> _Selected text_
———

Genre: Drama
Director: Rajkumar Santoshi
Cast: Ajay Devgan, Pankaj Kapur, Vidya Balan, Darshan Jariwalla
Storyline: A self-obsessed actor becomes a social activist to fight for justice.
Bottomline: Bollywood Bol dilutes this Halla
Halla Bol is to Bollywood what Rang De Basanti was to youth.
It tries to say the same thing. Plot-wise too, it is similar, though reactive, to RDB.
If the death of the idealist in RDB (Madhavan), supplemented by role-playing of freedom fighters, triggered off the awakening of the youth in Rakeysh Omprakash Mehra’s classic, here the trigger goes off and innocence is killed right in front of the eyes of the protagonist and, the star who all along had role-played the hero in pot-boilers finally finds something wrong about looking the other way.
If RDB’s protagonists took the easy way out and took law into their own hands, Halla’s idealism (personified by dacoit-turned-activist Pankaj Kapur) tries to look for solutions within the system.

———

> _What to produce_
Reproduce the stretch of the Halla Bol review from "Bottomline: Bollywood Bol" through "within the system.". You won't need the rows that come after this review.

———

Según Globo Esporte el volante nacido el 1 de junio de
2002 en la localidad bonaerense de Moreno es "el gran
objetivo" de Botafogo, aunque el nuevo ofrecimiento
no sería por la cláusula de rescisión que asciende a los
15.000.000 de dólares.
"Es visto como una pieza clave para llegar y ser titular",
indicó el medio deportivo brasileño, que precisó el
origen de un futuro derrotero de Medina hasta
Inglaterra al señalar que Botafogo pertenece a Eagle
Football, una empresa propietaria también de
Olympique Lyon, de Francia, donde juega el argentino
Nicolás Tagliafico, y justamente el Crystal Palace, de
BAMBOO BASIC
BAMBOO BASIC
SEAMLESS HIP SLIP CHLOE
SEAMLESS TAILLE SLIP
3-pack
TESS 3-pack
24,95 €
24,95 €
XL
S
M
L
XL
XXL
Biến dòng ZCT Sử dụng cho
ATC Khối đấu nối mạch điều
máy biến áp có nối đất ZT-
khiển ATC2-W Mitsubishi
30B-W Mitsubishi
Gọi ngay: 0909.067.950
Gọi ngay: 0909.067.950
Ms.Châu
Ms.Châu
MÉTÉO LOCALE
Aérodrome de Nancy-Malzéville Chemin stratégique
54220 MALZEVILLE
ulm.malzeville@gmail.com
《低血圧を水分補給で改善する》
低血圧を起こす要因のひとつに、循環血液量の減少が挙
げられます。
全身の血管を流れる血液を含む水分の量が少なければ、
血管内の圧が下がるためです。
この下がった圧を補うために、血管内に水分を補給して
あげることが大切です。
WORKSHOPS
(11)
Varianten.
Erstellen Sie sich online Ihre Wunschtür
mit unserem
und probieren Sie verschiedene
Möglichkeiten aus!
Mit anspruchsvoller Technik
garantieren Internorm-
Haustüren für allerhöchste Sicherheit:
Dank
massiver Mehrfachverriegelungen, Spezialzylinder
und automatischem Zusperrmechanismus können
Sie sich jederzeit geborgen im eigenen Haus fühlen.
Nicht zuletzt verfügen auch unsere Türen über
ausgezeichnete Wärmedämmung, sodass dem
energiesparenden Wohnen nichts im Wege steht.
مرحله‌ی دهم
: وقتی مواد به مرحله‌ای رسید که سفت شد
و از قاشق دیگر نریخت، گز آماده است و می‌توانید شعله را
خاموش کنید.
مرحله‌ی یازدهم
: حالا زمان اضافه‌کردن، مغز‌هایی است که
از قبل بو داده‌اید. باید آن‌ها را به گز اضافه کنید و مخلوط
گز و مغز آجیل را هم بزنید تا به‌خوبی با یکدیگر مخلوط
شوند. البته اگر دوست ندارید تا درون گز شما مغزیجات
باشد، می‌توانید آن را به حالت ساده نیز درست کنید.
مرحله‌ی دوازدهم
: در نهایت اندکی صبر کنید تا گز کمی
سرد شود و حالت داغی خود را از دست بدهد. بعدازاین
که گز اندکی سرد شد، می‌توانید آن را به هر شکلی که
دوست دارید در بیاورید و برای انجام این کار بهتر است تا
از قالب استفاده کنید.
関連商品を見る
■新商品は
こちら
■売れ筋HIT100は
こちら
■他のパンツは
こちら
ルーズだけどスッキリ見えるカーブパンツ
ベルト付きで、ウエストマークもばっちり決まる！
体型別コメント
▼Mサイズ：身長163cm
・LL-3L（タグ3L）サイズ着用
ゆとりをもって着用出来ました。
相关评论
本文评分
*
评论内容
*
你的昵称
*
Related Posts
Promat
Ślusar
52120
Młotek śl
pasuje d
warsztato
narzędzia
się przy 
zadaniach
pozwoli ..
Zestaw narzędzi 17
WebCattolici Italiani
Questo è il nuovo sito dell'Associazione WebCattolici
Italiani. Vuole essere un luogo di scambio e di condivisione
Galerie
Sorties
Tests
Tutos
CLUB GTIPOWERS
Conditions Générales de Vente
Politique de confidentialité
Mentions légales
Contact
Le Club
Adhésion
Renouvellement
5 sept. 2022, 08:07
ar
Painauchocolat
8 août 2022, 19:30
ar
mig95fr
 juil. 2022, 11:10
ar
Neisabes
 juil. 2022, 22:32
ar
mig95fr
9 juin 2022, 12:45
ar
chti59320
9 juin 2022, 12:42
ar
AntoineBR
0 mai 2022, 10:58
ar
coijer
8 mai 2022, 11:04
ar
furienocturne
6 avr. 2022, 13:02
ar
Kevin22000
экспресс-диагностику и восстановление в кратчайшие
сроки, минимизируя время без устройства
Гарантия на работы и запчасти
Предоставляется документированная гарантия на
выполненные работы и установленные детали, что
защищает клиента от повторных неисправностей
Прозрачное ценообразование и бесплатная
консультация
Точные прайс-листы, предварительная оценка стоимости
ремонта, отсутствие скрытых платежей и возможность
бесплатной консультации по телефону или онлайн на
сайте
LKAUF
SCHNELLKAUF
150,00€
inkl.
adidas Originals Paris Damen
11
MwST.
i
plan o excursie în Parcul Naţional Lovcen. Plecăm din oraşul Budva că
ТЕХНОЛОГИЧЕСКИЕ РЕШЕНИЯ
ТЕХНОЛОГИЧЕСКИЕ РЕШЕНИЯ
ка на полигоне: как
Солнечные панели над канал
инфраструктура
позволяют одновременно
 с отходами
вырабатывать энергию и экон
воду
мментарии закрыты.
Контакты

———

> _Task output_
Bottomline: Bollywood Bol dilutes this Halla
Halla Bol is to Bollywood what Rang De Basanti was to youth.
It tries to say the same thing. Plot-wise too, it is similar, though reactive, to RDB.
If the death of the idealist in RDB (Madhavan), supplemented by role-playing of freedom fighters, triggered off the awakening of the youth in Rakeysh Omprakash Mehra’s classic, here the trigger goes off and innocence is killed right in front of the eyes of the protagonist and, the star who all along had role-played the hero in pot-boilers finally finds something wrong about looking the other way.
If RDB’s protagonists took the easy way out and took law into their own hands, Halla’s idealism (personified by dacoit-turned-activist Pankaj Kapur) tries to look for solutions within the system.